In the land of Mahatma Gandhi, who famously used fasting as a pressure tactic against the British colonial rulers, hunger strikes remain an effective political threat.
But Ramdev, who has vowed to launch another fast, is hardly Gandhi. His two trusts own 1,000 acres of prime land and enjoy at least $245 million in annual revenue, allowing him to travel by private plane and retreat to a private island off Scotland. His controversial claims include statements that homosexuality, and AIDS, can be “cured” through yoga.
Ramdev’s huge following — up to 20 million tune in daily to his early morning television in India alone — as well as support from right-wing Hindu nationalists have led to dreams of his own party.
All of which has made Ramdev a threat to the ruling Congress party, for which corruption is a sensitive issue. India has weathered a rash of graft scandals involving billions of dollars over the last year in the telecommunications, sports and defense sectors.
The midnight police swoop on Baba Ramdev and his supporters has prompted a flurry of reactions from almost all political parties and prominent leaders.
A majority of the Opposition bigwigs called the crackdown brutal and undemocratic.
Some of the harshest comments came from Samajwadi Party chief Mulayam Singh Yadav and Uttar Pradesh chief minister Mayawati.
Mulayam said the UPA government has “lost its mental balance and is attacking its own citizens”. It was the Congress, he said, which was the ” biggest thug”, referring to party leader Digvijaya Singh’s jibe at Ramdev.
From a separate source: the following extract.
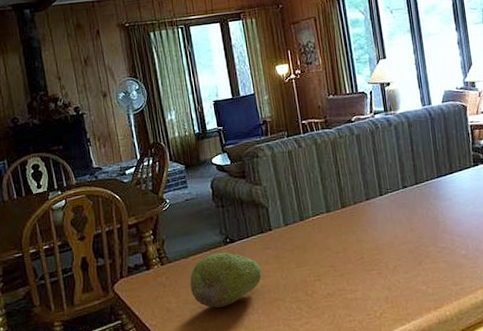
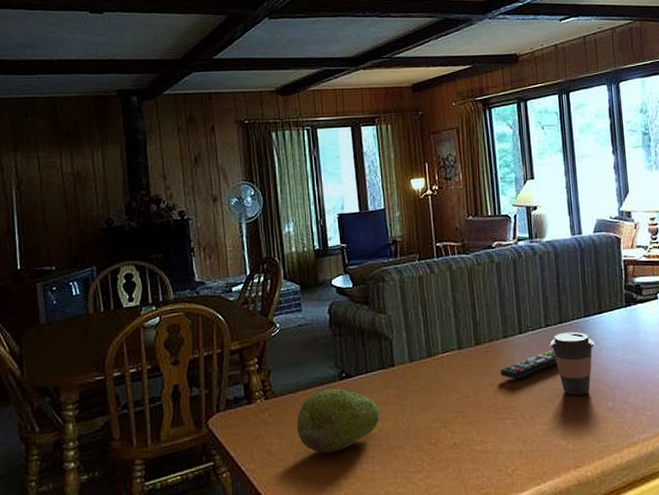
remote control: none [364,207,415,236] -> present [500,349,557,379]
coffee cup: none [407,191,448,247] -> present [549,332,595,395]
In another article the publication also says “the government’s midnight swoop on Baba Ramdev was prompted by the home ministry’s assessment of a huge swelling of numbers at the Ramlila Maidan on Sunday.”
The campaign by Ramdev, who plans to launch a political party ahead of the 2014 general election, followed allegations of kickbacks at the Commonwealth Games and a telecoms scam that may have cost the government $39 billion.
Political analysts said the police action could spark protests by Ramdev’s millions of supporters and dent the government’s popularity in electorally important northern states.
Ramdev accused the police of brutality when they broke up the hunger strike that he and thousands of supporters started in New Delhi on Saturday in a marquee the size of four football pitches.
“The permission was for a yoga camp for 5,000, not for 50,000 people for agitation. We have cancelled the permission and asked them to move out,” said Delhi police spokesman Rajan Bhagat.